# Text des Dokuments
* * * * * * * * *

Jetzt wird mir bewusst, wie hart und gefährlich es ist, wenn man alleine mit dem Motorrad durch eine unbesiedelte Region fährt. Hier kommt höchstens ein Fahrzeug pro Woche vorbei. Jedes Festfahren und jeder Sturz kann daher zur tödlichen Gefahr werden. Denn kein Mensch ist da, der einem beistehen könnte. Man kann auch keine Hilfe rufen. Es wäre mehr als ein glücklicher Zufall, würde man jemanden treffen.
Entsprechend erleichtert bin ich, als ich kurz vor Anbruch der Dunkelheit die Polizeistation in Derate erreiche. Die Beamten sind sehr hilfsbereit und geben mir Unterkunft, Wasser und Verpflegung.

Mit Hilfe eines der Polizisten muss ich am nächsten Morgen zuerst einmal das Hinterrad flicken. Offensichtlich habe ich mir gestern kurz vor Derate ein Loch in den Reifen gerissen und es nicht bemerkt. Über Nacht ist dann langsam die ganze Luft entwichen. Zügig ziehe ich mit den beiden Montierhebeln den Reifen von der Felge und repariere das Loch im Schlauch. Ein paar Mal hält das ein Schlauch aus, dann ist er hinüber, und ich muss einen neuen kaufen.

* * * * * * * * *

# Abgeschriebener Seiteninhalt
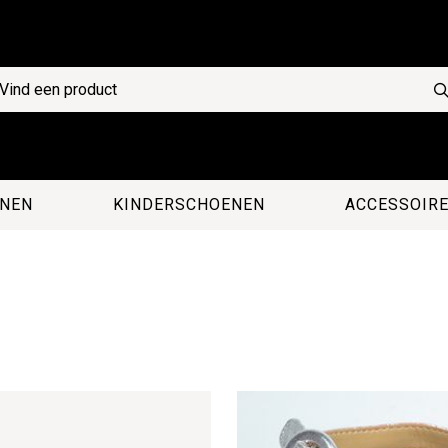
NEN
KINDERSCHOENEN
ACCESSOIR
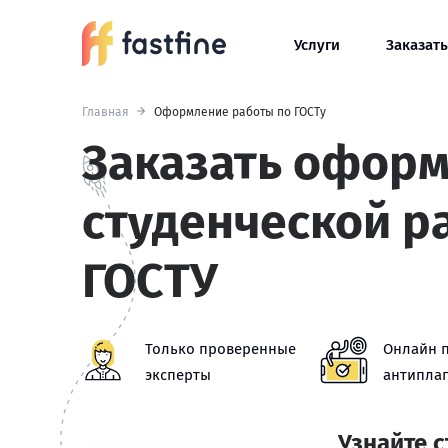
Услуги
Заказать
Главная
Оформление работы по ГОСТу
Заказать офор
студенческой р
ГОСТУ
Только проверенные
Онлайн 
эксперты
антиплаг
Узнайте 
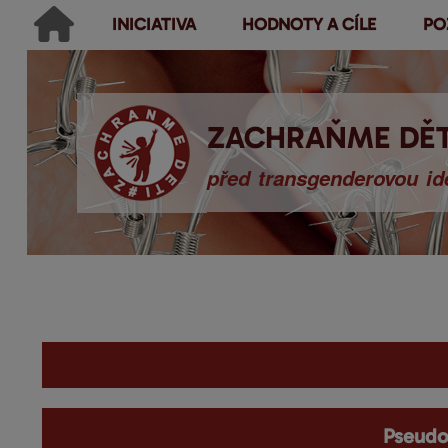
INICIATIVA
HODNOTY A CÍLE
PO
Main menu
Hledat
Ikonky sociálních sítí
Vyhledávání
ZACHRAŇME DĚT
před transgenderovou ide
You are here
Pseudo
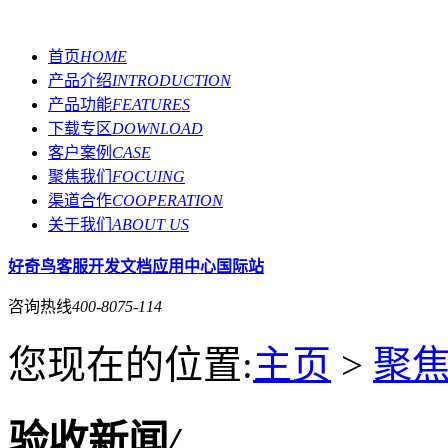
首页
HOME
产品介绍
INTRODUCTION
产品功能
FEATURES
下载专区
DOWNLOAD
客户案例
CASE
聚焦我们
FOCUING
渠道合作
COOPERATION
关于我们
ABOUT US
好奇鸟客服
开发文档
应用中心
国际站
咨询热线
400-8075-114
您现在的位置:
主页
>
聚
验收新闻
/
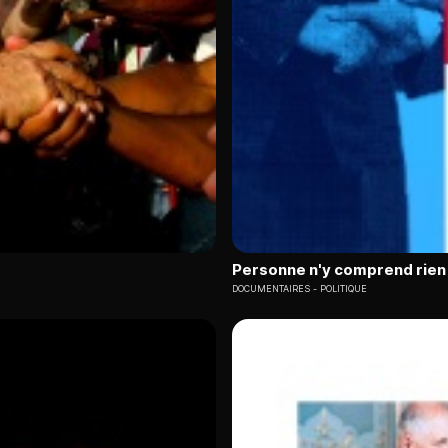
Personne n'y comprend rien
DOCUMENTAIRES
POLITIQUE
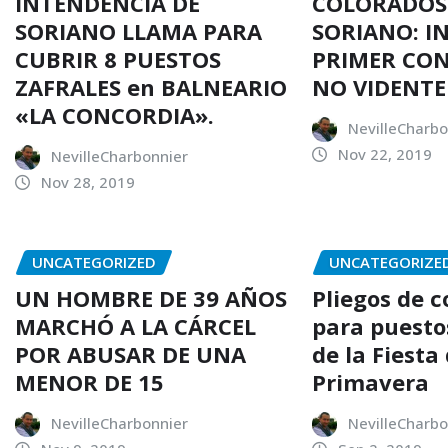
INTENDENCIA DE
COLORADOS
SORIANO LLAMA PARA
SORIANO: I
CUBRIR 8 PUESTOS
PRIMER CO
ZAFRALES en BALNEARIO
NO VIDENTE
«LA CONCORDIA».
NevilleCharbo
Nov 22, 2019
NevilleCharbonnier
Nov 28, 2019
UNCATEGORIZED
UNCATEGORIZE
UN HOMBRE DE 39 AÑOS
Pliegos de 
MARCHÓ A LA CÁRCEL
para puesto
POR ABUSAR DE UNA
de la Fiesta 
MENOR DE 15
Primavera
NevilleCharbonnier
NevilleCharbo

* * * * * * * * *

Geben Sie den Reisebericht über die Motorradfahrt wörtlich wieder, und zwar von "Entsprechend erleichtert bin" bis einschließlich "einen neuen kaufen.".

Entsprechend erleichtert bin ich, als ich kurz vor Anbruch der Dunkelheit die Polizeistation in Derate erreiche. Die Beamten sind sehr hilfsbereit und geben mir Unterkunft, Wasser und Verpflegung.

Mit Hilfe eines der Polizisten muss ich am nächsten Morgen zuerst einmal das Hinterrad flicken. Offensichtlich habe ich mir gestern kurz vor Derate ein Loch in den Reifen gerissen und es nicht bemerkt. Über Nacht ist dann langsam die ganze Luft entwichen. Zügig ziehe ich mit den beiden Montierhebeln den Reifen von der Felge und repariere das Loch im Schlauch. Ein paar Mal hält das ein Schlauch aus, dann ist er hinüber, und ich muss einen neuen kaufen.